Staphylococcus aureus is the most common pathogen except in IV drugs abusers, organisms are predominantly Pseudomonas species, although other rarer pathogens include Tuberculosis, and Aspergillus species may be found (1,6)
It can present as chest wall pain, tenderness, redness, and swelling, but most of the times the symptoms can be non specific which makes it difficult to recognize in the early stages(1,2) which in turn can lead to increase mortality and other serious sequelae. the diagnosis should be considered in patients presenting with acute inflammatory swelling over the sternum.

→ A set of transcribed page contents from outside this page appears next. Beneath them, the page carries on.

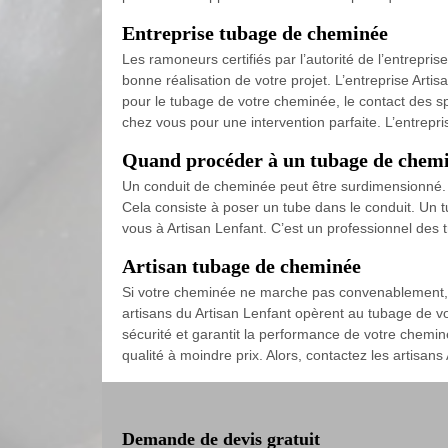
Entreprise tubage de cheminée
Les ramoneurs certifiés par l’autorité de l’entrepri
bonne réalisation de votre projet. L’entreprise Art
pour le tubage de votre cheminée, le contact des sp
chez vous pour une intervention parfaite. L’entrepri
Quand procéder à un tubage de chemi
Un conduit de cheminée peut être surdimensionné. Po
Cela consiste à poser un tube dans le conduit. Un 
vous à Artisan Lenfant. C’est un professionnel des
Artisan tubage de cheminée
Si votre cheminée ne marche pas convenablement, le
artisans du Artisan Lenfant opèrent au tubage de vot
sécurité et garantit la performance de votre chemi
qualité à moindre prix. Alors, contactez les artisans
Demande de devis gratuit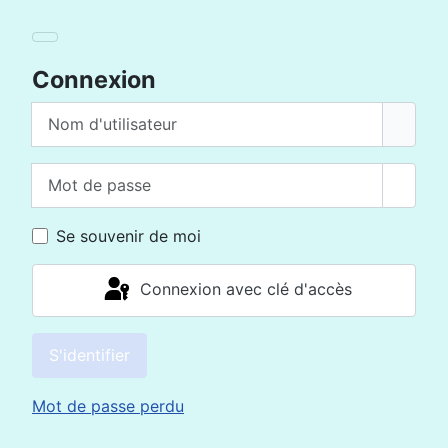
Connexion
Nom d'utilisateur
Mot de passe
Affich
Se souvenir de moi
Connexion avec clé d'accès
S'identifier
Mot de passe perdu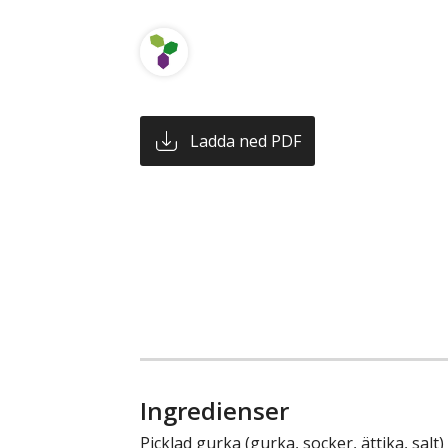
Ladda ned PDF
Ingredienser
Picklad gurka (gurka, socker, ättika, salt)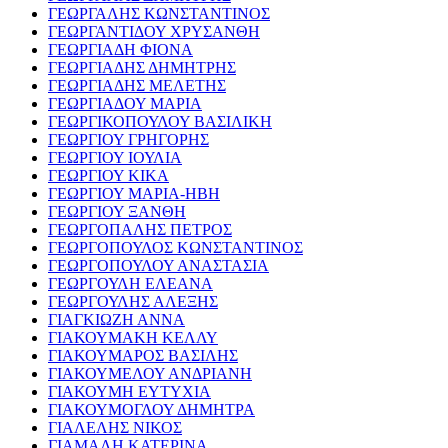
ΓΕΩΡΓΑΛΗΣ ΚΩΝΣΤΑΝΤΙΝΟΣ
ΓΕΩΡΓΑΝΤΙΔΟΥ ΧΡΥΣΑΝΘΗ
ΓΕΩΡΓΙΑΔΗ ΦΙΟΝΑ
ΓΕΩΡΓΙΑΔΗΣ ΔΗΜΗΤΡΗΣ
ΓΕΩΡΓΙΑΔΗΣ ΜΕΛΕΤΗΣ
ΓΕΩΡΓΙΑΔΟΥ ΜΑΡΙΑ
ΓΕΩΡΓΙΚΟΠΟΥΛΟΥ ΒΑΣΙΛΙΚΗ
ΓΕΩΡΓΙΟΥ ΓΡΗΓΟΡΗΣ
ΓΕΩΡΓΙΟΥ ΙΟΥΛΙΑ
ΓΕΩΡΓΙΟΥ ΚΙΚΑ
ΓΕΩΡΓΙΟΥ ΜΑΡΙΑ-ΗΒΗ
ΓΕΩΡΓΙΟΥ ΞΑΝΘΗ
ΓΕΩΡΓΟΠΑΛΗΣ ΠΕΤΡΟΣ
ΓΕΩΡΓΟΠΟΥΛΟΣ ΚΩΝΣΤΑΝΤΙΝΟΣ
ΓΕΩΡΓΟΠΟΥΛΟΥ ΑΝΑΣΤΑΣΙΑ
ΓΕΩΡΓΟΥΛΗ ΕΛΕΑΝΑ
ΓΕΩΡΓΟΥΛΗΣ ΑΛΕΞΗΣ
ΓΙΑΓΚΙΩΖΗ ΑΝΝΑ
ΓΙΑΚΟΥΜΑΚΗ ΚΕΛΛΥ
ΓΙΑΚΟΥΜΑΡΟΣ ΒΑΣΙΛΗΣ
ΓΙΑΚΟΥΜΕΛΟΥ ΑΝΔΡΙΑΝΗ
ΓΙΑΚΟΥΜΗ ΕΥΤΥΧΙΑ
ΓΙΑΚΟΥΜΟΓΛΟΥ ΔΗΜΗΤΡΑ
ΓΙΑΛΕΛΗΣ ΝΙΚΟΣ
ΓΙΑΜΑΛΗ ΚΑΤΕΡΙΝΑ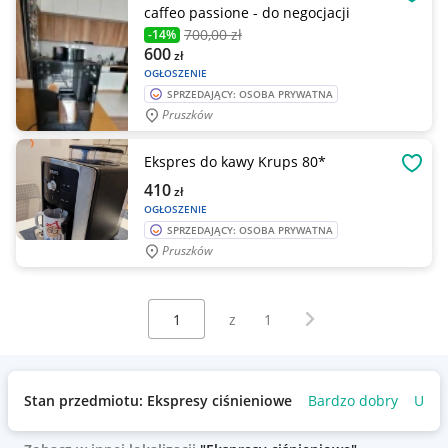
OBSE
caffeo passione - do negocjacji
700
,00 zł
-14%
600
zł
OGŁOSZENIE
SPRZEDAJĄCY: OSOBA PRYWATNA
Pruszków
Ekspres do kawy Krups 80*
OBSE
410
zł
OGŁOSZENIE
SPRZEDAJĄCY: OSOBA PRYWATNA
Pruszków
Wybierz stronę:
Następna strona
z
1
Stan przedmiotu: Ekspresy ciśnieniowe
Bardzo dobry
Używ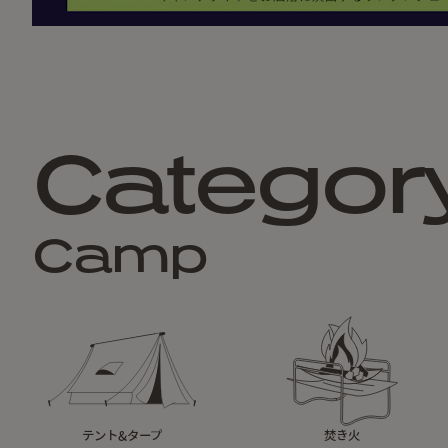
Categor
Camp
テント&タープ
焚き火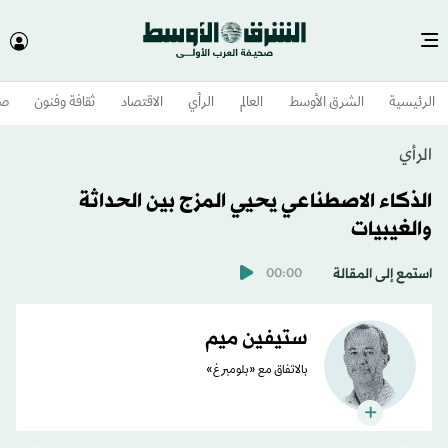
الرئيسية
الشرق الأوسط​
العالم
الرأي
الاقتصاد
ثقافة وفنون
صح
الرأي
الذكاء الاصطناعي يحيي المزج بين الحداثة
والغيبيات
استمع إلى المقالة
00:00
ستيفين ميم
بالاتفاق مع «بلومبرغ»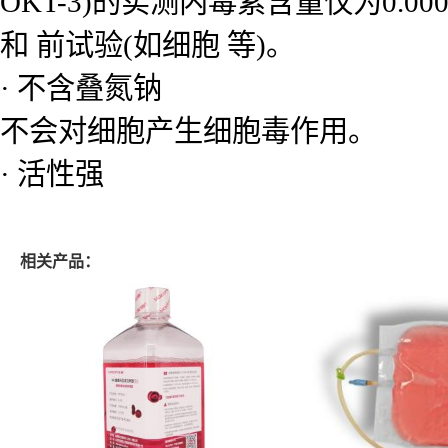
OKT-3)的实测内毒素含量仅为0.00
和 前试验(如细胞 等)。
· 不含叠氮钠
不会对细胞产生细胞毒作用。
· 活性强
相关产品：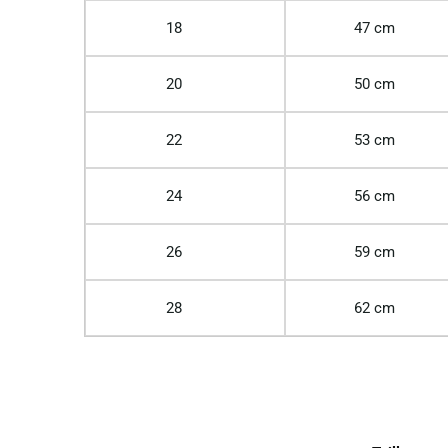
18
47 cm
20
50 cm
22
53 cm
24
56 cm
26
59 cm
28
62 cm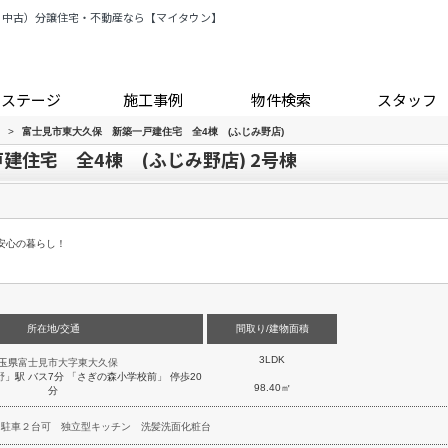
・中古）分譲住宅・不動産なら【マイタウン】
トステージ
施工事例
物件検索
スタッフ
>
富士見市東大久保 新築一戸建住宅 全4棟 (ふじみ野店)
建住宅 全4棟 (ふじみ野店) 2号棟
安心の暮らし！
所在地/交通
間取り/建物面積
3LDK
玉県
富士見市
大字東大久保
野
」駅 バス7分 「さぎの森小学校前」 停歩20
98.40㎡
分
駐車２台可
独立型キッチン
洗髪洗面化粧台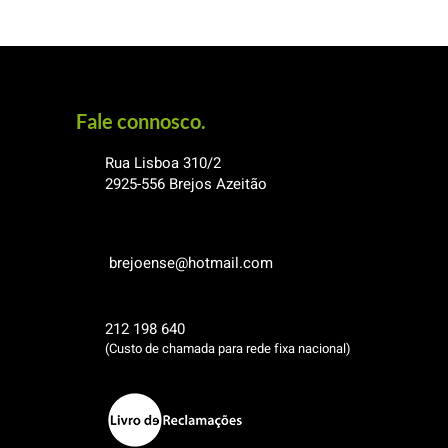
Fale connosco.
Rua Lisboa 310/2
2925-556
Brejos Azeitão
brejoense@hotmail.com
212 198 640
(Custo de chamada para rede fixa nacional)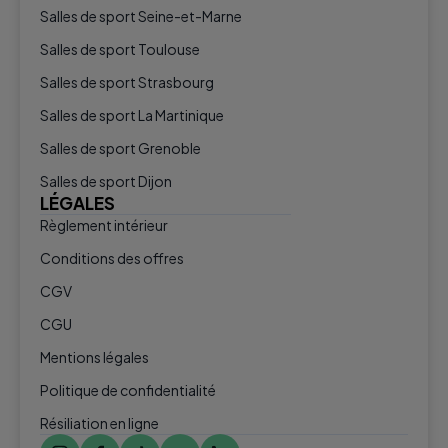
Salles de sport Seine-et-Marne
Salles de sport Toulouse
Salles de sport Strasbourg
Salles de sport La Martinique
Salles de sport Grenoble
Salles de sport Dijon
LÉGALES
Règlement intérieur
Conditions des offres
CGV
CGU
Mentions légales
Politique de confidentialité
Résiliation en ligne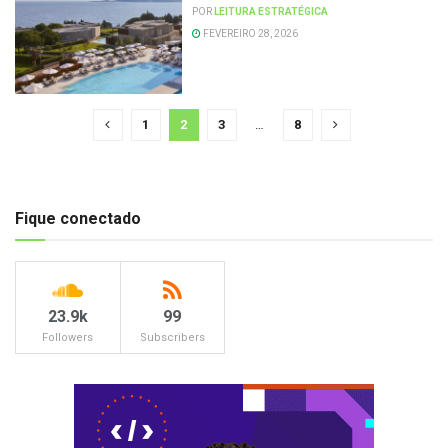
POR
LEITURA ESTRATÉGICA
FEVEREIRO 28, 2026
1
2
3
…
8
Fique conectado
23.9k
99
Followers
Subscribers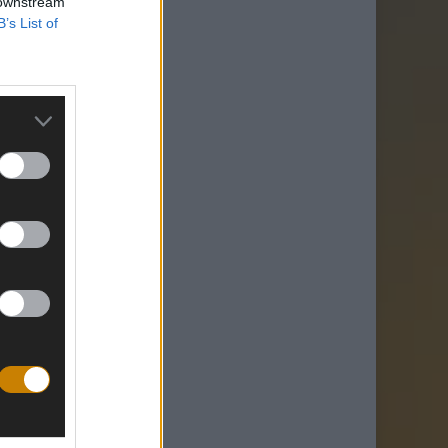
 downstream
B’s List of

Although laboratory investigations such as white cell count and inflammatory markers can help none is specific and confirming the diagnosis requires radiographic imaging like plain x-ray or CT.scan, which can demonstrate the bony lesion.
Optimum treatment involves broad –spectrum antimicrobial therapy and debridment of all the involved bone and cartilage with delayed reconstruction as early recurrence is most likely due inadequate removal of involved cartilages. Reconstruction in later stages is important to restore anatomical defect and to compensate for the physiological deficit. This can be carried out using prosthetic materials, or myoplasties which are more suitable post infection because they resist infection better in previously contaminated field(5)
Although few cases of sternal osteomyelitis have been reported in IV drug abusers, the bacteria involved was always Pseudomonas aeruginosa. This case highlights the importance of keeping an open mind and considering different causes when dealing with such a difficult problem and emphasize the impact of early intervention on both mortality and morbidity.